Exercises to complete:
[A] According to the chipKIT post, why was getting the ST7735 TFT working difficult? Answer in one to three sentences.
[B] In the chipKIT post, what did the writer eventually notice blinking in step with what loop() was doing?
[C] Reproduce the stretch of the chipKIT post from "From here, it" through "the comms protocol.".

Text section:
From here, it should be fairly simple to get back to where I was before the platform changed from Ardunio Mega to chipKIT uC32: solder up a new proto shield, re-wire up the power and SF "Easy Driver" then port over the thermal library. Now that I've gotten a fair idea of AVR-speific things and already have hacked my way through Thermal before, I'm hoping that won't be painful like the ST7735 was. :pray: Part of my problem with the ST7735 TFT was I don't know diddly about SPI and also didn't realize the TFT uses an additional 1 or 2 pins beyond SPI. I kinda based my SPI off of my experience with the SF I2C real time clock and didn't think outside the comms protocol.

Observations:
» Initially I thought Digilent DSPI library didn't work, so I developed on their SPI examples. I eventually noticed the LED for pin 13 blinking appropriately for what my loop() was doing... so I hit reset and it started working!!!

[Stored data]
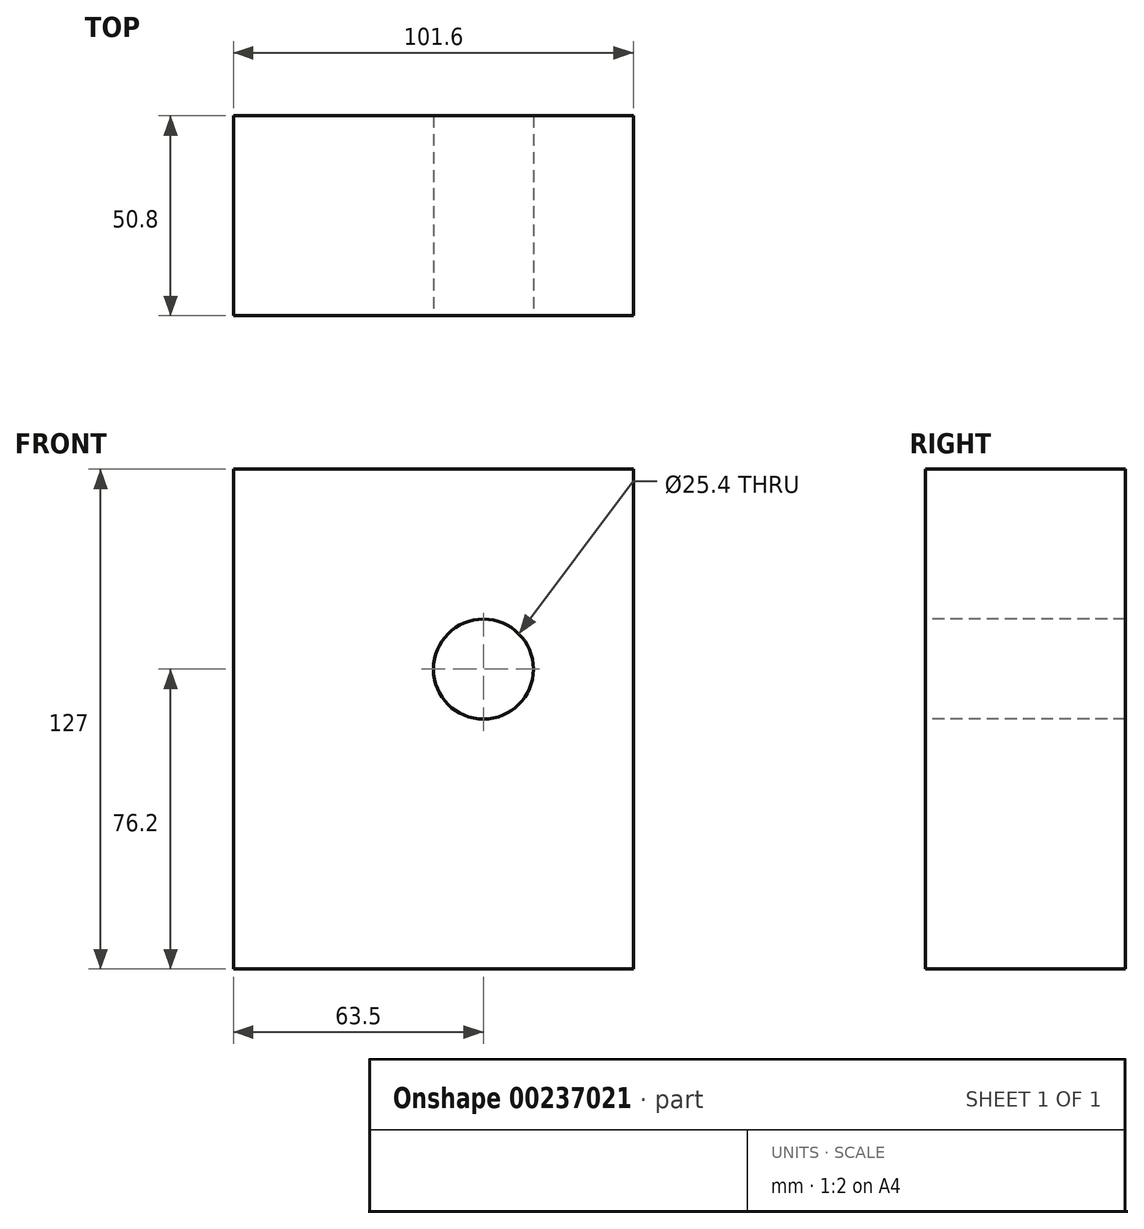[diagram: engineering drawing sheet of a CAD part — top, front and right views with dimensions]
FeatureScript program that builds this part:
annotation { "Feature Type Name" : "Feature", "Feature Type Description" : "" }
export const myFeature = defineFeature(function(context is Context, id is Id, definition is map)
    precondition{}
    {
        {
            var Q0;
            Q0=qCreatedBy(makeId("Front.planeOp"),FACE);
            var sketch = newSketch(context, id + "F0", { "sketchPlane" : qUnion([Q0])});
            skLineSegment(sketch, "E0.bottom", {"start": v(50.8, -63.5) * mm, "end": v(-50.8, -63.5) * mm});
            skLineSegment(sketch, "E0.top", {"start": v(50.8, 63.5) * mm, "end": v(-50.8, 63.5) * mm});
            skLineSegment(sketch, "E0.left", {"start": v(50.8, -63.5) * mm, "end": v(50.8, 63.5) * mm});
            skLineSegment(sketch, "E0.right", {"start": v(-50.8, -63.5) * mm, "end": v(-50.8, 63.5) * mm});
            skPoint(sketch, "E0.middle", {"position": v(0, 0) * mm});
            skSolve(sketch);
        }
        {
            var Q0;
            Q0=makeQuery(id+"F0.imprint","IMPRINT",FACE,{"disambiguationData":[TD([[makeQuery(id+"F0.imprint","IMPRINT",EDGE,{"derivedFrom":sQuery(id+"F0.wireOp",EDGE,"E0.bottom")}),-1.0]])]});
            var sketch = newSketch(context, id + "F1", { "sketchPlane" : qUnion([Q0])});
            skCircle(sketch, "E1", {"center": v(12.7, 12.7) * mm, "radius": 12.7 * mm});
            skSolve(sketch);
        }
        {
            var Q0;
            Q0=makeQuery(id+"F0.imprint","IMPRINT",FACE,{"disambiguationData":[TD([[makeQuery(id+"F0.imprint","IMPRINT",EDGE,{"derivedFrom":sQuery(id+"F0.wireOp",EDGE,"E0.bottom")}),-1.0]])]});
            extrude(context, id + "F2", {"entities" : qUnion([Q0]), "oppositeDirection" : true, "depth" : 50.8 * mm});
        }
        {
            var Q0;
            Q0=makeQuery(id+"F1.imprint","IMPRINT",FACE,{"disambiguationData":[TD([[makeQuery(id+"F1.imprint","IMPRINT",EDGE,{"derivedFrom":sQuery(id+"F1.wireOp",EDGE,"E1")}),1.0]])]});
            extrude(context, id + "F3", {"entities" : qUnion([Q0]), "operationType" : NewBodyOperationType.REMOVE, "endBound" : BoundingType.THROUGH_ALL, "oppositeDirection" : true, "depth" : 25.4 * mm});
        }
    });
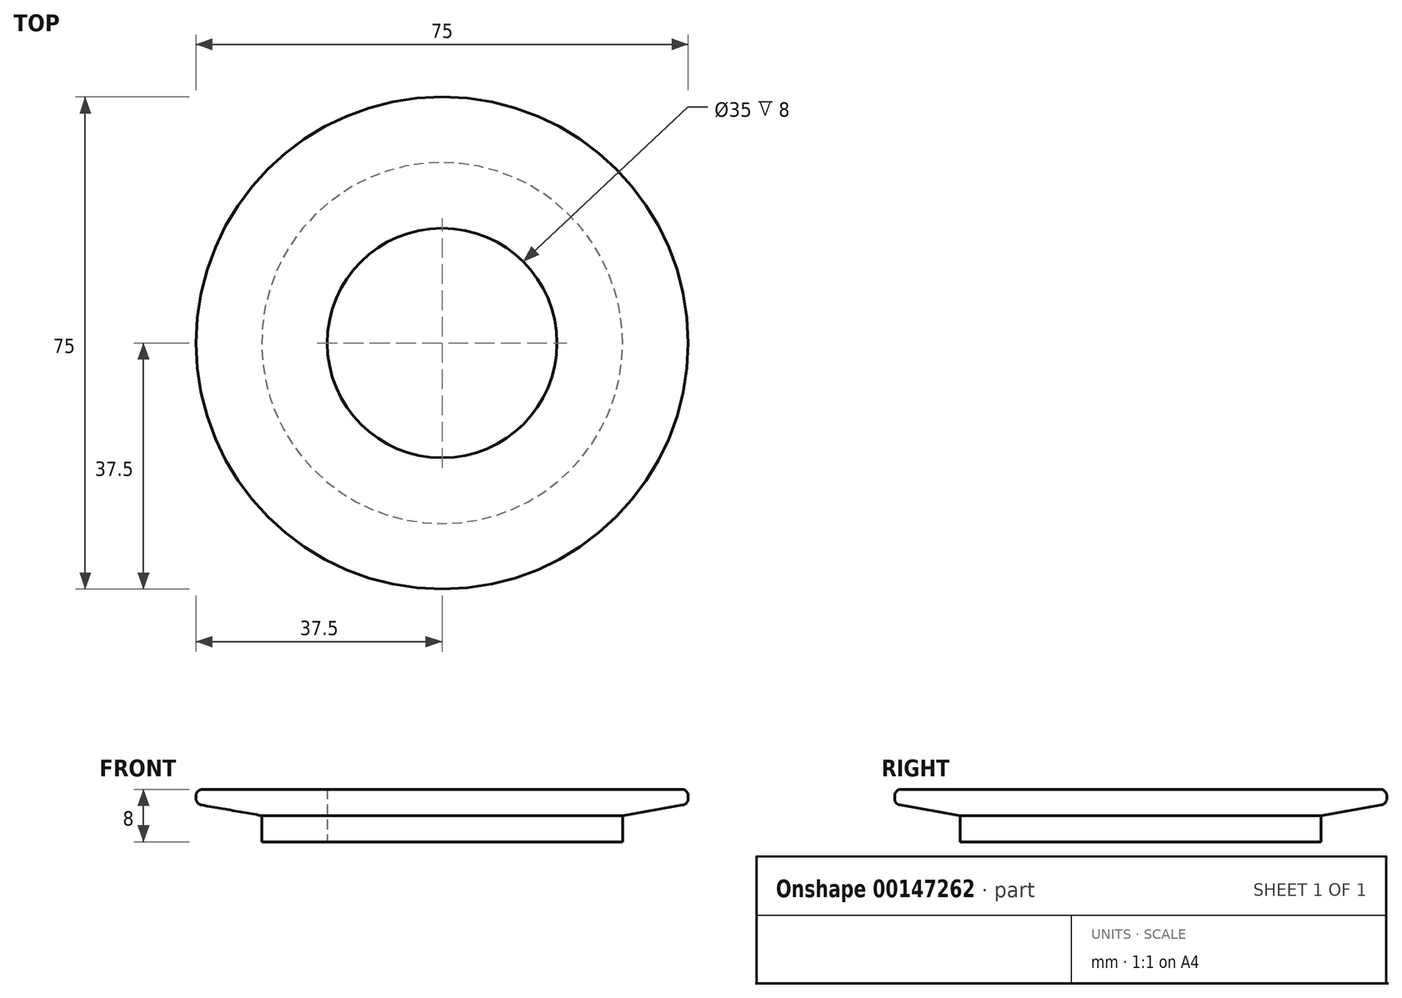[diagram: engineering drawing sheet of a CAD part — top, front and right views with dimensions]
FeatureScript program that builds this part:
annotation { "Feature Type Name" : "Feature", "Feature Type Description" : "" }
export const myFeature = defineFeature(function(context is Context, id is Id, definition is map)
    precondition{}
    {
        {
            var Q0;
            Q0=qCreatedBy(makeId("Right.planeOp"),FACE);
            var sketch = newSketch(context, id + "F0", { "sketchPlane" : qUnion([Q0])});
            skLineSegment(sketch, "E0", {"start": v(0, 0) * mm, "end": v(0, 8) * mm, "construction": true});
            skLineSegment(sketch, "E1", {"start": v(-37.5, 6.6) * mm, "end": v(-37.5, 7) * mm, "construction": true});
            skLineSegment(sketch, "E2", {"start": v(-27.5, 0) * mm, "end": v(-27.5, 8) * mm, "construction": true});
            skLineSegment(sketch, "E3", {"start": v(-27.5, 0) * mm, "end": v(-17.5, 0) * mm});
            skPoint(sketch, "E4", {"position": v(-17.5, 0) * mm});
            skLineSegment(sketch, "E5", {"start": v(-17.5, 0) * mm, "end": v(-17.5, 8) * mm});
            skLineSegment(sketch, "E6", {"start": v(-17.5, 8) * mm, "end": v(-36.5, 8) * mm});
            skLineSegment(sketch, "E7", {"start": v(-27.5, 0) * mm, "end": v(-27.5, 4) * mm});
            skLineSegment(sketch, "E8", {"start": v(-37.5, 8) * mm, "end": v(-37.5, 5.75) * mm});
            skLineSegment(sketch, "E9", {"start": v(-36.67, 5.6) * mm, "end": v(-27.5, 4) * mm});
            skPoint(sketch, "E10.visualSharp", {"position": v(-37.5, 8) * mm});
            skArc(sketch, "E10.filletArc", {"start": v(-36.5, 8) * mm, "mid": v(-37.2, 7.7) * mm, "end": v(-37.5, 7) * mm});
            skPoint(sketch, "E11.newPointB", {"position": v(-37.5, 0) * mm});
            skArc(sketch, "E11.filletArc", {"start": v(-37.5, 6.6) * mm, "mid": v(-37.27, 5.95) * mm, "end": v(-36.67, 5.6) * mm});
            skSolve(sketch);
        }
        {
            var Q0;
            Q0=makeQuery(id+"F0.imprint","IMPRINT",FACE,{"disambiguationData":[TD([[makeQuery(id+"F0.imprint","IMPRINT",EDGE,{"derivedFrom":sQuery(id+"F0.wireOp",EDGE,"E3")}),1.0]])]});
            var Q1;
            Q1=sQuery(id+"F0.wireOp",EDGE,"E0");
            revolve(context, id + "F1", {"entities" : qUnion([Q0]), "axis" : qUnion([Q1]), "revolveType" : RevolveType.FULL});
        }
    });
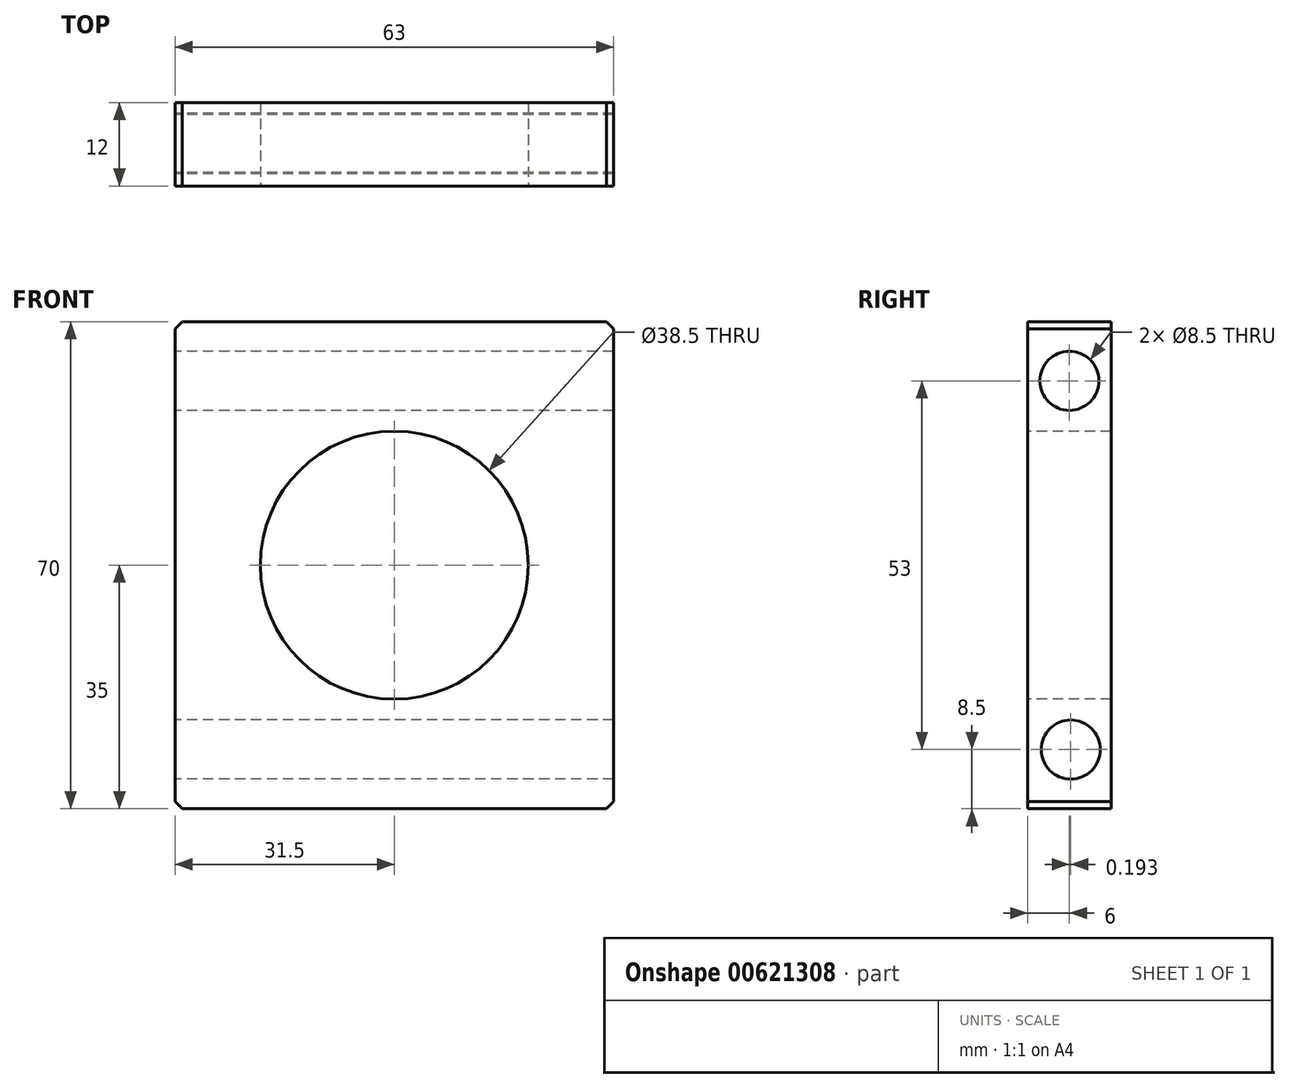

Answers in order:
[A] The writer knew very little about SPI and did not realize that the TFT needs one or two extra pins beyond SPI. The SPI setup was also based on experience with the SF I2C real time clock, so the writer did not think beyond the communication protocol.

[B] The LED for pin 13.

[C]
From here, it should be fairly simple to get back to where I was before the platform changed from Ardunio Mega to chipKIT uC32: solder up a new proto shield, re-wire up the power and SF "Easy Driver" then port over the thermal library. Now that I've gotten a fair idea of AVR-speific things and already have hacked my way through Thermal before, I'm hoping that won't be painful like the ST7735 was. :pray: Part of my problem with the ST7735 TFT was I don't know diddly about SPI and also didn't realize the TFT uses an additional 1 or 2 pins beyond SPI. I kinda based my SPI off of my experience with the SF I2C real time clock and didn't think outside the comms protocol.